(Page images and extracted text)
────────────────────────────────────────
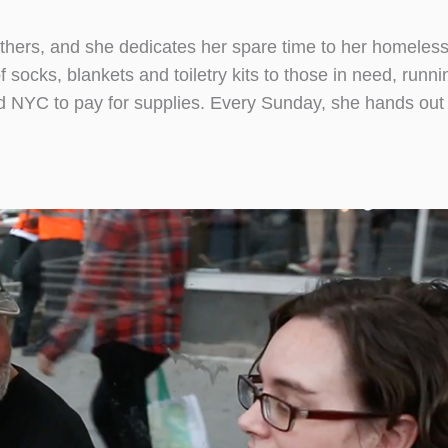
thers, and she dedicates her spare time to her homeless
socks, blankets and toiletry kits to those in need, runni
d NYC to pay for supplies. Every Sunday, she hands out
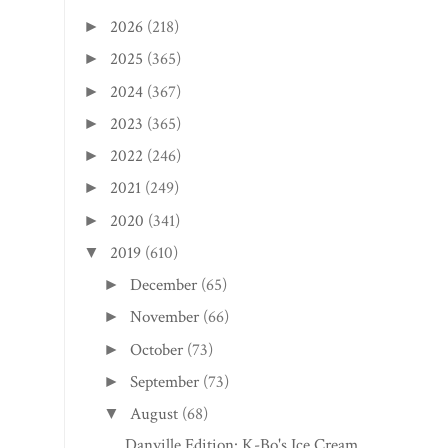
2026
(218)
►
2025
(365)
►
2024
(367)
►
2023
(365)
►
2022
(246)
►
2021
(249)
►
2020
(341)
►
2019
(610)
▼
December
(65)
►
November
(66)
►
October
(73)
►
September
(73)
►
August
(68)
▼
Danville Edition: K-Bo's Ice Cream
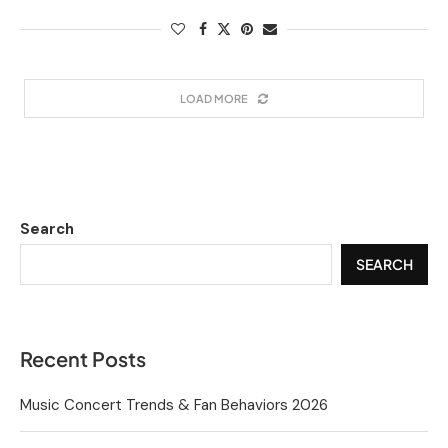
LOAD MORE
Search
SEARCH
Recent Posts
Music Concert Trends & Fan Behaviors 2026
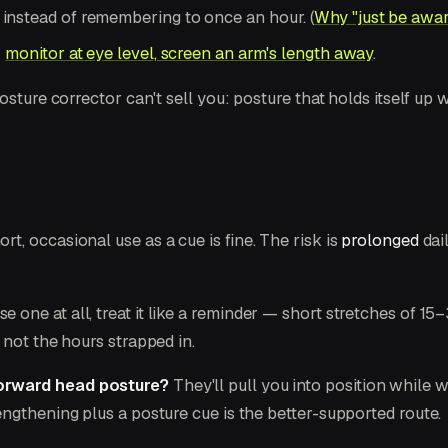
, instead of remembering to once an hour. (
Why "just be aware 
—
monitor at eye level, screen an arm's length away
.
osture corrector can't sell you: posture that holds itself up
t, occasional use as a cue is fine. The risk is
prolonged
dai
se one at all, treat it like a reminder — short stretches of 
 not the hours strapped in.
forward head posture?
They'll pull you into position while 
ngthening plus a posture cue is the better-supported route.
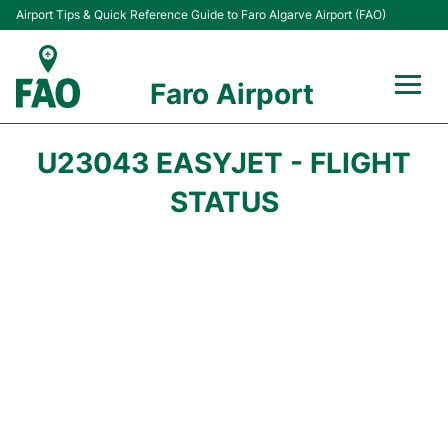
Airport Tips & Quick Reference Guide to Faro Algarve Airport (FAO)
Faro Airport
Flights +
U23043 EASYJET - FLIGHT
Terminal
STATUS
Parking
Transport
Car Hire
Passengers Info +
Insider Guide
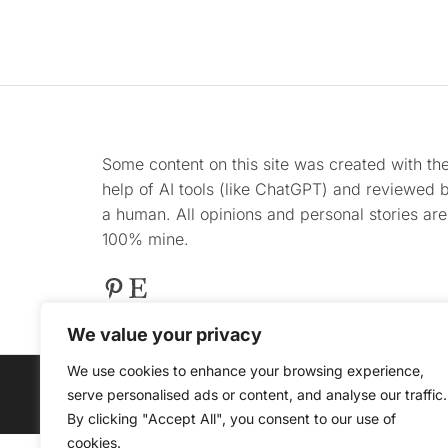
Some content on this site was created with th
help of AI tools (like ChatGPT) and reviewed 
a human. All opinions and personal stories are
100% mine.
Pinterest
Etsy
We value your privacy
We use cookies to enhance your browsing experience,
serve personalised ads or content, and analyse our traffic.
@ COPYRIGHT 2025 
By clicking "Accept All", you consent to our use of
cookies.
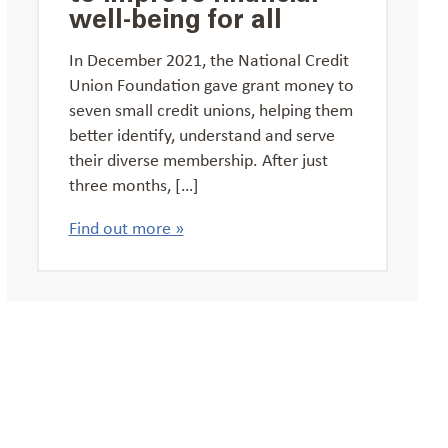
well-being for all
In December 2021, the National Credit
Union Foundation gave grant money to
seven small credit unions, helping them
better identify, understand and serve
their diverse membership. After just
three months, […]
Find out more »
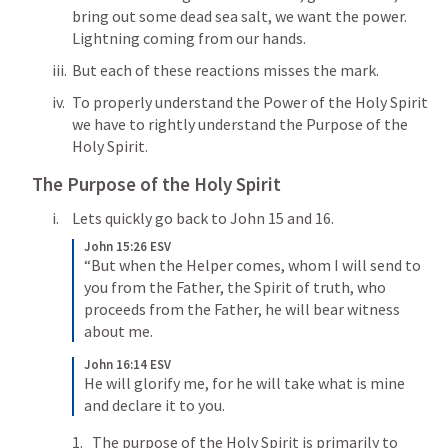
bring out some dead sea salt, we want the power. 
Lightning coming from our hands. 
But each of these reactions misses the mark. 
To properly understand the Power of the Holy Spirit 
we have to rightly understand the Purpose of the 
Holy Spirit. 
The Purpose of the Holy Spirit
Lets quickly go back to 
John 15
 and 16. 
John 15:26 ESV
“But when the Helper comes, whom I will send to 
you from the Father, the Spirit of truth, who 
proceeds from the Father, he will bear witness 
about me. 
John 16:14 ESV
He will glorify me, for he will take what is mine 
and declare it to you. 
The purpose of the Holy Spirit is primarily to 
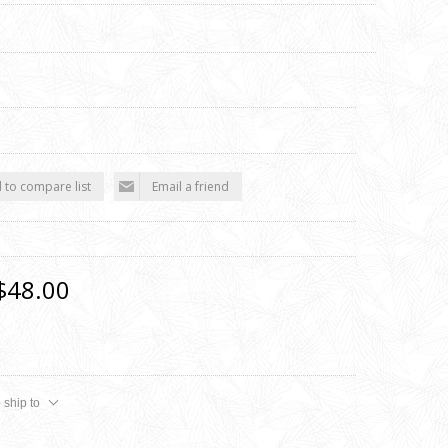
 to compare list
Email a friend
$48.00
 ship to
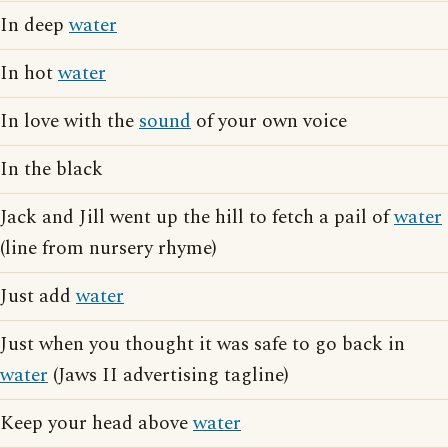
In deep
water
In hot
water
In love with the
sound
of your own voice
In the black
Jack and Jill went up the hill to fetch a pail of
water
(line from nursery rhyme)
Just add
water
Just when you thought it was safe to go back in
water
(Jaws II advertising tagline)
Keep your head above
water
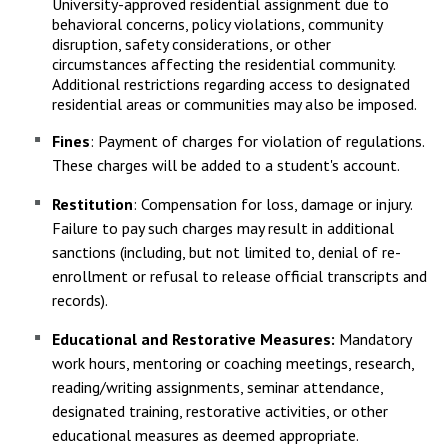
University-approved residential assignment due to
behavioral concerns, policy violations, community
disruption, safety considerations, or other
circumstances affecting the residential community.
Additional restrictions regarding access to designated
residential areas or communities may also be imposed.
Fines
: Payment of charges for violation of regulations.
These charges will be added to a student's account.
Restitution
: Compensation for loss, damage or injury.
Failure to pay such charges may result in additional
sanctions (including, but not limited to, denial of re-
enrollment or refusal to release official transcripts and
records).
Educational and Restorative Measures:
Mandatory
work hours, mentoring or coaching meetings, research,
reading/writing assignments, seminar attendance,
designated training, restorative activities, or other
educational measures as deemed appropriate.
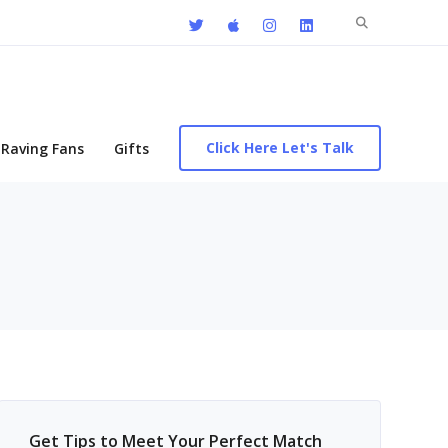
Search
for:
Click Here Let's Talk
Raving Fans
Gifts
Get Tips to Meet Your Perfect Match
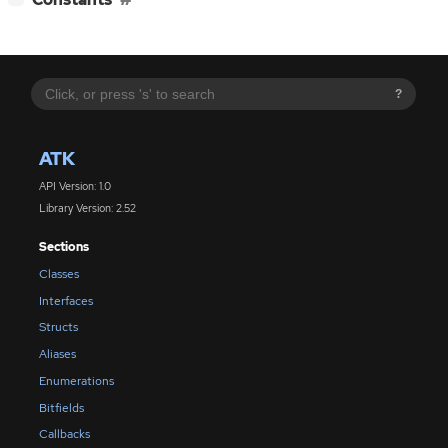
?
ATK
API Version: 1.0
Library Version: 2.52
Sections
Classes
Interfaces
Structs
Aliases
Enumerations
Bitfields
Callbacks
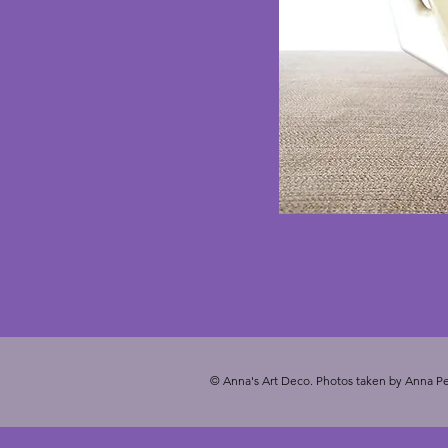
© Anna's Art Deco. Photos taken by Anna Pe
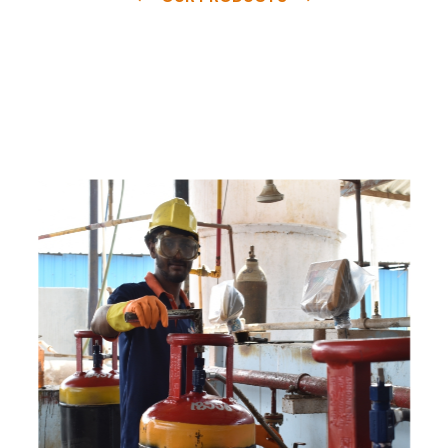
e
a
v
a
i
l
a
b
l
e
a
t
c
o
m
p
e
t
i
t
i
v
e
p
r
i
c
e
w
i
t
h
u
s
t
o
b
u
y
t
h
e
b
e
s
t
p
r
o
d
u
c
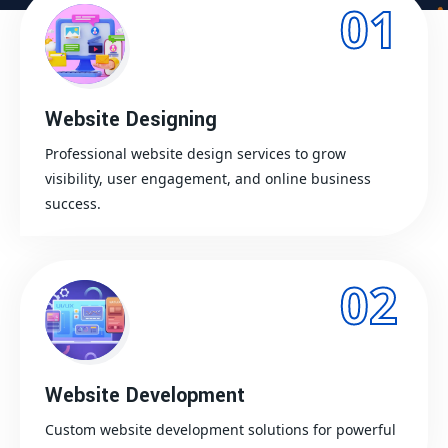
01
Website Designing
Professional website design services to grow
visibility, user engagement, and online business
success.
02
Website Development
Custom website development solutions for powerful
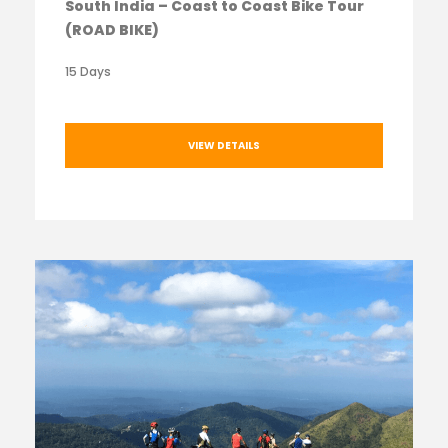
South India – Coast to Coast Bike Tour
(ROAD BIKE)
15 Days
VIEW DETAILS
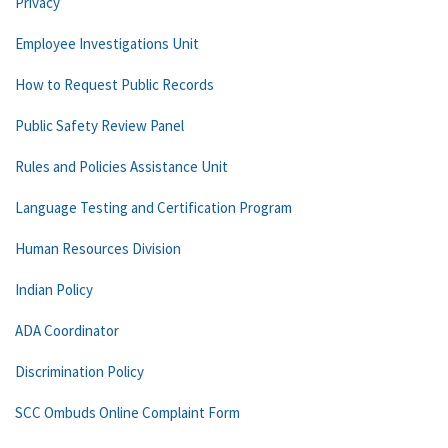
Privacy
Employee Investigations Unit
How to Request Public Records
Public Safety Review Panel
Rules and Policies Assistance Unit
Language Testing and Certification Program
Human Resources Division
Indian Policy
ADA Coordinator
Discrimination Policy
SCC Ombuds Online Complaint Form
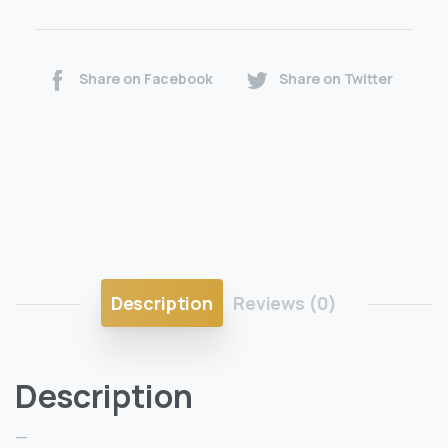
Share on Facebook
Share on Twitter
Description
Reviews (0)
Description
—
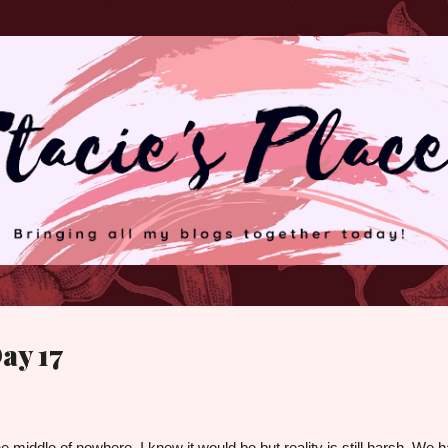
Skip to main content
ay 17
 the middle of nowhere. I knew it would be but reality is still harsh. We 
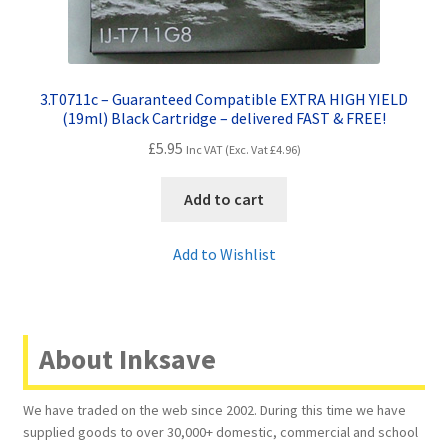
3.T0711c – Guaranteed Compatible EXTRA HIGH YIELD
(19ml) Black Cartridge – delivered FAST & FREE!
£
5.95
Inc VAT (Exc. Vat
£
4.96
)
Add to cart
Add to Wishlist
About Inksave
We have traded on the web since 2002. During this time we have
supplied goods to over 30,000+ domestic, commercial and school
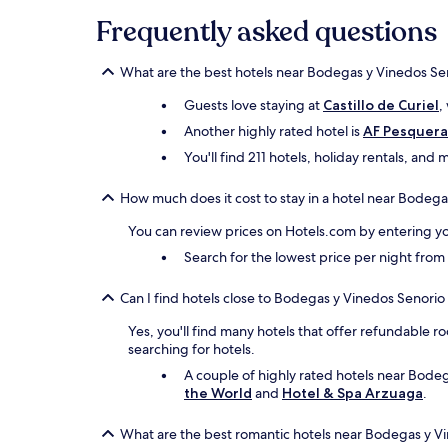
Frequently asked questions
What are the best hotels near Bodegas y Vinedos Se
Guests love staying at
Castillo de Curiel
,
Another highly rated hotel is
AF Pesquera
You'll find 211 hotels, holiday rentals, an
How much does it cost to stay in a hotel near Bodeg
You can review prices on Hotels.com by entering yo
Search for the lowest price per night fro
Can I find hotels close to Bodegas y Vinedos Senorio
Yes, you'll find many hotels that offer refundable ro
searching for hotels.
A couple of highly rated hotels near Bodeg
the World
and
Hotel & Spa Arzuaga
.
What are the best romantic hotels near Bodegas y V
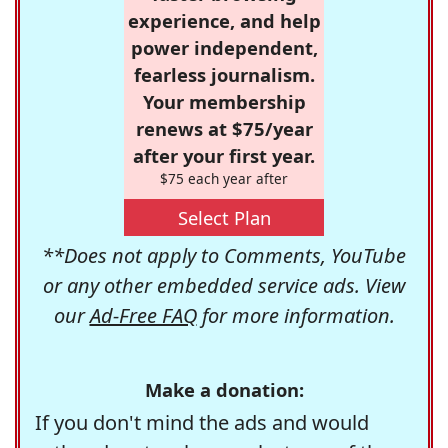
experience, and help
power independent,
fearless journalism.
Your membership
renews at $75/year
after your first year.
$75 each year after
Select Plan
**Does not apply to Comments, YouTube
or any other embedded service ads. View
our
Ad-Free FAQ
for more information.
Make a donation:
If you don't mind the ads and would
────────────────────────────────────────
Each line above should be set down exactly as written, with pictures excluded.

thers, and she dedicates her spare time to her homeless
socks, blankets and toiletry kits to those in need, runni
d NYC to pay for supplies. Every Sunday, she hands out
2026
(218)
►
2025
(365)
►
2024
(367)
►
2023
(365)
►
2022
(246)
►
2021
(249)
►
2020
(341)
►
2019
(610)
▼
December
(65)
►
November
(66)
►
October
(73)
►
September
(73)
►
August
(68)
▼
Danville Edition: K-Bo's Ice Cream
LOAD MORE
Search
SEARCH
Recent Posts
Music Concert Trends & Fan Behaviors 2026
, instead of remembering to once an hour. (
Why "just be aware 
—
monitor at eye level, screen an arm's length away
.
osture corrector can't sell you: posture that holds itself up
t, occasional use as a cue is fine. The risk is
prolonged
dai
se one at all, treat it like a reminder — short stretches of 
 not the hours strapped in.
forward head posture?
They'll pull you into position while 
ngthening plus a posture cue is the better-supported route.
Airport Tips & Quick Reference Guide to Faro Algarve Airport (FAO)
Faro Airport
Flights +
U23043 EASYJET - FLIGHT
Terminal
STATUS
Parking
Transport
Car Hire
Passengers Info +
Insider Guide
Some content on this site was created with th
help of AI tools (like ChatGPT) and reviewed 
a human. All opinions and personal stories are
100% mine.
Pinterest
Etsy
We value your privacy
We use cookies to enhance your browsing experience,
serve personalised ads or content, and analyse our traffic.
@ COPYRIGHT 2025 
By clicking "Accept All", you consent to our use of
cookies.
well-being for all
In December 2021, the National Credit
Union Foundation gave grant money to
seven small credit unions, helping them
better identify, understand and serve
their diverse membership. After just
three months, […]
Find out more »
bring out some dead sea salt, we want the power. 
Lightning coming from our hands. 
But each of these reactions misses the mark. 
To properly understand the Power of the Holy Spirit 
we have to rightly understand the Purpose of the 
Holy Spirit. 
The Purpose of the Holy Spirit
Lets quickly go back to 
John 15
 and 16. 
John 15:26 ESV
“But when the Helper comes, whom I will send to 
you from the Father, the Spirit of truth, who 
proceeds from the Father, he will bear witness 
about me. 
John 16:14 ESV
He will glorify me, for he will take what is mine 
and declare it to you. 
The purpose of the Holy Spirit is primarily to 
 to compare list
Email a friend
$48.00
 ship to
In deep
water
In hot
water
In love with the
sound
of your own voice
In the black
Jack and Jill went up the hill to fetch a pail of
water
(line from nursery rhyme)
Just add
water
Just when you thought it was safe to go back in
water
(Jaws II advertising tagline)
Keep your head above
water
University-approved residential assignment due to
behavioral concerns, policy violations, community
disruption, safety considerations, or other
circumstances affecting the residential community.
Additional restrictions regarding access to designated
residential areas or communities may also be imposed.
Fines
: Payment of charges for violation of regulations.
These charges will be added to a student's account.
Restitution
: Compensation for loss, damage or injury.
Failure to pay such charges may result in additional
sanctions (including, but not limited to, denial of re-
enrollment or refusal to release official transcripts and
records).
Educational and Restorative Measures:
Mandatory
work hours, mentoring or coaching meetings, research,
reading/writing assignments, seminar attendance,
designated training, restorative activities, or other
educational measures as deemed appropriate.
Search
for:
Click Here Let's Talk
Raving Fans
Gifts
Get Tips to Meet Your Perfect Match
?
ATK
API Version: 1.0
Library Version: 2.52
Sections
Classes
Interfaces
Structs
Aliases
Enumerations
Bitfields
Callbacks
© Anna's Art Deco. Photos taken by Anna Pe
e
a
v
a
i
l
a
b
l
e
a
t
c
o
m
p
e
t
i
t
i
v
e
p
r
i
c
e
w
i
t
h
u
s
t
o
b
u
y
t
h
e
b
e
s
t
p
r
o
d
u
c
01
Website Designing
Professional website design services to grow
visibility, user engagement, and online business
success.
02
Website Development
Custom website development solutions for powerful
South India – Coast to Coast Bike Tour
(ROAD BIKE)
15 Days
VIEW DETAILS
Privacy
Employee Investigations Unit
How to Request Public Records
Public Safety Review Panel
Rules and Policies Assistance Unit
Language Testing and Certification Program
Human Resources Division
Indian Policy
ADA Coordinator
Discrimination Policy
SCC Ombuds Online Complaint Form
Share on Facebook
Share on Twitter
Description
Reviews (0)
Description
—
Skip to main content
ay 17
 the middle of nowhere. I knew it would be but reality is still harsh. We 
3.T0711c – Guaranteed Compatible EXTRA HIGH YIELD
(19ml) Black Cartridge – delivered FAST & FREE!
£
5.95
Inc VAT (Exc. Vat
£
4.96
)
Add to cart
Add to Wishlist
About Inksave
We have traded on the web since 2002. During this time we have
supplied goods to over 30,000+ domestic, commercial and school
Frequently asked questions
What are the best hotels near Bodegas y Vinedos Se
Guests love staying at
Castillo de Curiel
,
Another highly rated hotel is
AF Pesquera
You'll find 211 hotels, holiday rentals, an
How much does it cost to stay in a hotel near Bodeg
You can review prices on Hotels.com by entering yo
Search for the lowest price per night fro
Can I find hotels close to Bodegas y Vinedos Senorio
Yes, you'll find many hotels that offer refundable ro
searching for hotels.
A couple of highly rated hotels near Bodeg
the World
and
Hotel & Spa Arzuaga
.
What are the best romantic hotels near Bodegas y V
experience, and help
power independent,
fearless journalism.
Your membership
renews at $75/year
after your first year.
$75 each year after
Select Plan
**Does not apply to Comments, YouTube
or any other embedded service ads. View
our
Ad-Free FAQ
for more information.
Make a donation:
If you don't mind the ads and would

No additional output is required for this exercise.